EXTRACTED MATERIAL:
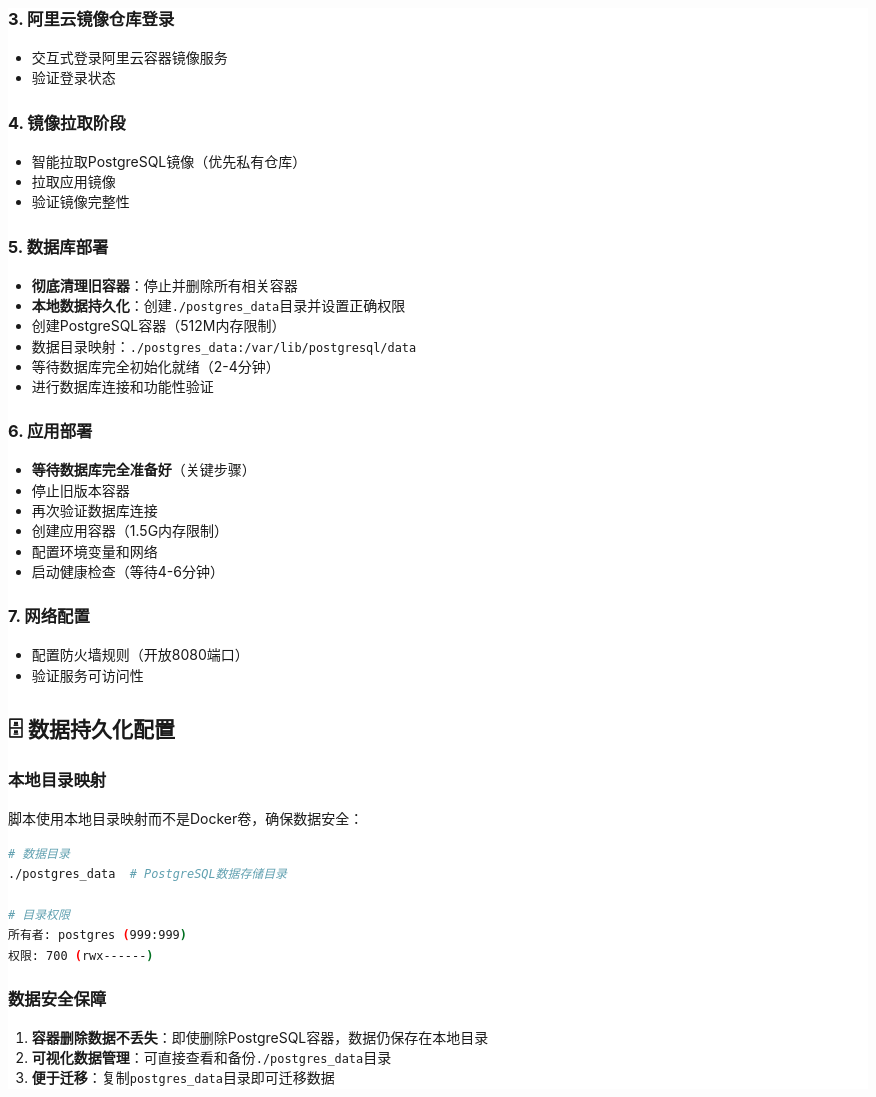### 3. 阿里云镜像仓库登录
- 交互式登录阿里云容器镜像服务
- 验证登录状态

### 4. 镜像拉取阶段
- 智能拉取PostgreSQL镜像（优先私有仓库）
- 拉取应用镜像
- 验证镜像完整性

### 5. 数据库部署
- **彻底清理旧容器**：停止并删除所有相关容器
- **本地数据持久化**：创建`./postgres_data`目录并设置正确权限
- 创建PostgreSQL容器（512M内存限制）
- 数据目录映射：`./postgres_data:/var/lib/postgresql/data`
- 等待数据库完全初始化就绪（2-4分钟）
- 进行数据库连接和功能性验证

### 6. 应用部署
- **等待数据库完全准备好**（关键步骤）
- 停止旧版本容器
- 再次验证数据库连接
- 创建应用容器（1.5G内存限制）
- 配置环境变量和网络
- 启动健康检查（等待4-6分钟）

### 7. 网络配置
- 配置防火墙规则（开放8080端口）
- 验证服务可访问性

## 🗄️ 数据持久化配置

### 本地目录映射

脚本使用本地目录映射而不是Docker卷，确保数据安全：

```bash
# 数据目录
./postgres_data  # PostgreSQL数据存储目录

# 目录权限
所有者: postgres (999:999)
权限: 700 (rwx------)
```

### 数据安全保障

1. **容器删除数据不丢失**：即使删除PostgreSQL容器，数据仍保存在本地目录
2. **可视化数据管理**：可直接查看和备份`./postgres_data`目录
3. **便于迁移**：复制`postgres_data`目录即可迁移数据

...

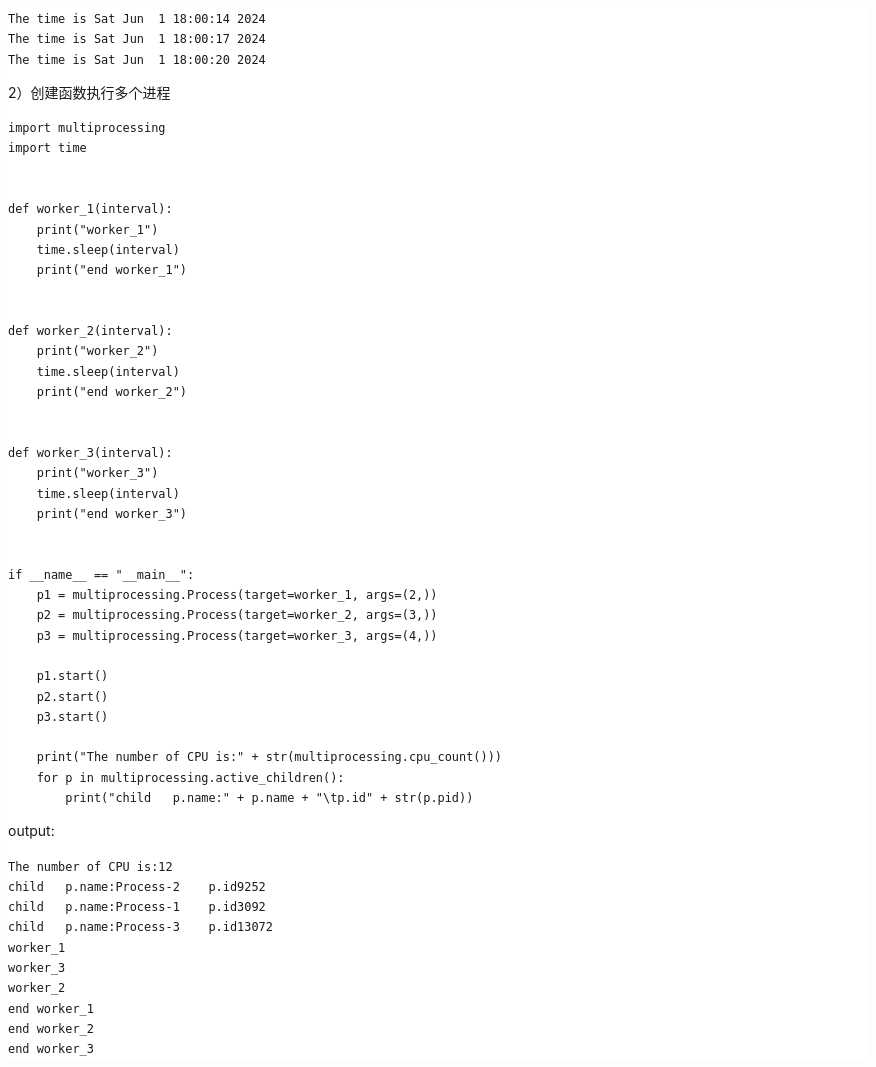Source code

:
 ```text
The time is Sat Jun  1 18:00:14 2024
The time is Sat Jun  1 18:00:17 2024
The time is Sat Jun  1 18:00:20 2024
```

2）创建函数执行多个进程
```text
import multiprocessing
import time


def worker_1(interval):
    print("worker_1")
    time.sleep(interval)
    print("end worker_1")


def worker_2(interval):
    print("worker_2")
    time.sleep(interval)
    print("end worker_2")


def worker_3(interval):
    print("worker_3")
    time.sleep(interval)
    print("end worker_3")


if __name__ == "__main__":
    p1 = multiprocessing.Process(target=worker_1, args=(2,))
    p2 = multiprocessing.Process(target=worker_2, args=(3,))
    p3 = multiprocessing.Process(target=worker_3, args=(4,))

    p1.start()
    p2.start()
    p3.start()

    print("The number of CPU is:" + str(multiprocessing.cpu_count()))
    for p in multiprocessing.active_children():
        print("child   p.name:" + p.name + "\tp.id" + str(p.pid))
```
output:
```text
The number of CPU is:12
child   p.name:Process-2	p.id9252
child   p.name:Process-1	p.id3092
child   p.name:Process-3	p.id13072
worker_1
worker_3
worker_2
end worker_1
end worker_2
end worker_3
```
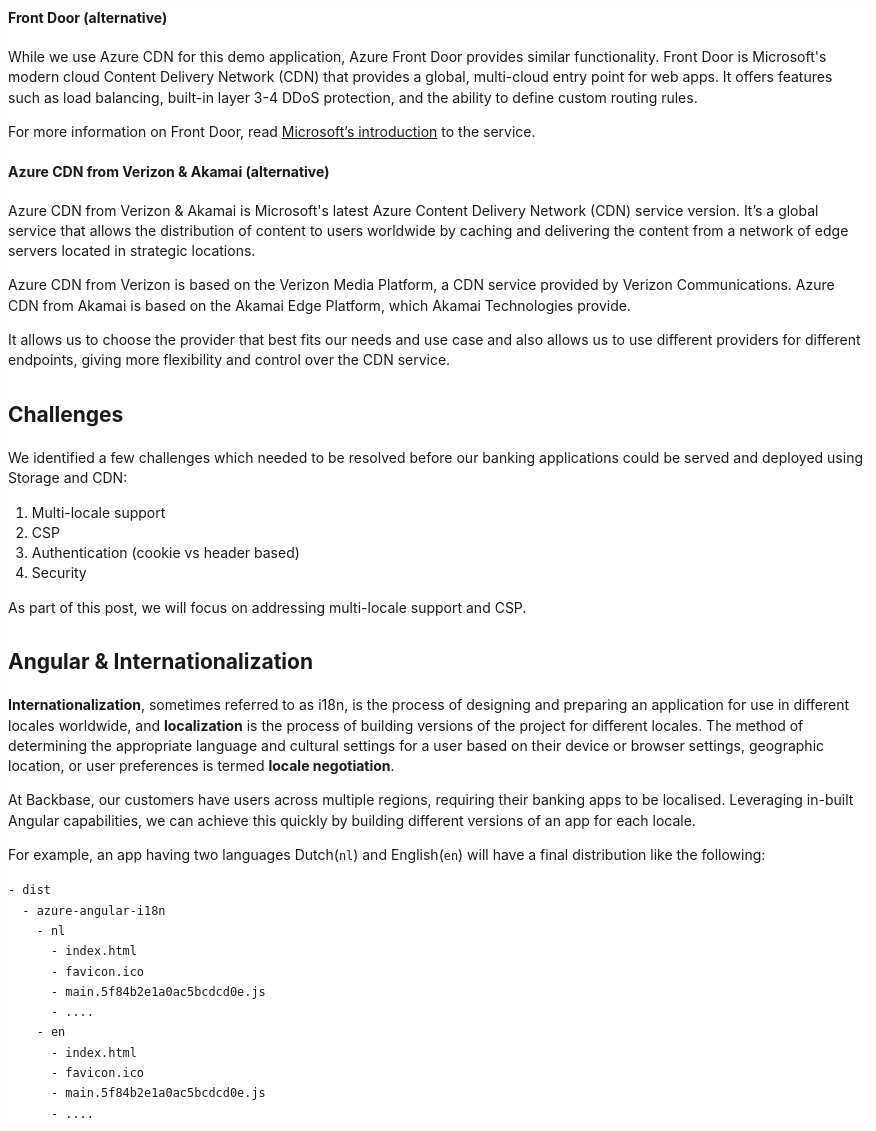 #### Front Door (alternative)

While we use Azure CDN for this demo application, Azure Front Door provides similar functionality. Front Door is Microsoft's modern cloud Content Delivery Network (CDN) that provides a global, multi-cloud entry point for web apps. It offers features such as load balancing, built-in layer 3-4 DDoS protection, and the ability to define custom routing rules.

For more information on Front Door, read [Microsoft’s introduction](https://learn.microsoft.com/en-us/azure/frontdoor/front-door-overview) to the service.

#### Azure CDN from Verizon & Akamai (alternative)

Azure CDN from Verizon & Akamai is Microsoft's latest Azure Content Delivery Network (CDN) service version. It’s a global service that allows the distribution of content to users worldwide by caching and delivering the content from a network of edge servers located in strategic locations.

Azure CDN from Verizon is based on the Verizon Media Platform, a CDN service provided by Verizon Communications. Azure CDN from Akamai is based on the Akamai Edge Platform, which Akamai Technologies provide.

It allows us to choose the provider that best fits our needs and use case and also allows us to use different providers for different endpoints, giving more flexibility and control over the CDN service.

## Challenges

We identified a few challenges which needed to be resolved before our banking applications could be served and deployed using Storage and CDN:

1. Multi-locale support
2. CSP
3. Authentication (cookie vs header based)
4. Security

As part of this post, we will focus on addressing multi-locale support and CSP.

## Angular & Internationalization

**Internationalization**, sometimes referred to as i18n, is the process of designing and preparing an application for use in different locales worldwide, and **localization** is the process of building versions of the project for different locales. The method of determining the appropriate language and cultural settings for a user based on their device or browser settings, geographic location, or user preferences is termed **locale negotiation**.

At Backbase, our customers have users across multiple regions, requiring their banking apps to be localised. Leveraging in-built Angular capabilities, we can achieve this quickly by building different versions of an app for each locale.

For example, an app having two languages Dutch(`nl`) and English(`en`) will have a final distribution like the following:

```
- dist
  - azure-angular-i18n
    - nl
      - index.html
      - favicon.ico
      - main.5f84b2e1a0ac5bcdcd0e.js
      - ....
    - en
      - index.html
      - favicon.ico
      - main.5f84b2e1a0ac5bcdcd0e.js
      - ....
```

--

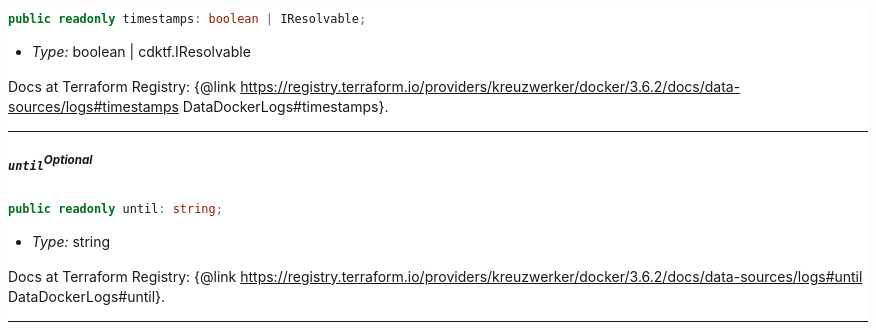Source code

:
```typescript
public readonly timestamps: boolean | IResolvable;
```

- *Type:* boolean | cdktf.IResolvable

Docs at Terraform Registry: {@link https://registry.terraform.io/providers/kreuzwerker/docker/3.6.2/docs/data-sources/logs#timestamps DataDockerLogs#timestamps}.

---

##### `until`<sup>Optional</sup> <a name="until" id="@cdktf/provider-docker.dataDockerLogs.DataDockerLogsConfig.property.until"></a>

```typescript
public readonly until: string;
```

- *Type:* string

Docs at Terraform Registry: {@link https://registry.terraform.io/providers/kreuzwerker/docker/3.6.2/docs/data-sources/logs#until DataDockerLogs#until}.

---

REQUIRED WORK: Search the listing for the string "registry". Copy each line where it is found.

OUTPUT FOR THIS EXERCISE:
Docs at Terraform Registry: {@link https://registry.terraform.io/providers/kreuzwerker/docker/3.6.2/docs/data-sources/logs#timestamps DataDockerLogs#timestamps}.
Docs at Terraform Registry: {@link https://registry.terraform.io/providers/kreuzwerker/docker/3.6.2/docs/data-sources/logs#until DataDockerLogs#until}.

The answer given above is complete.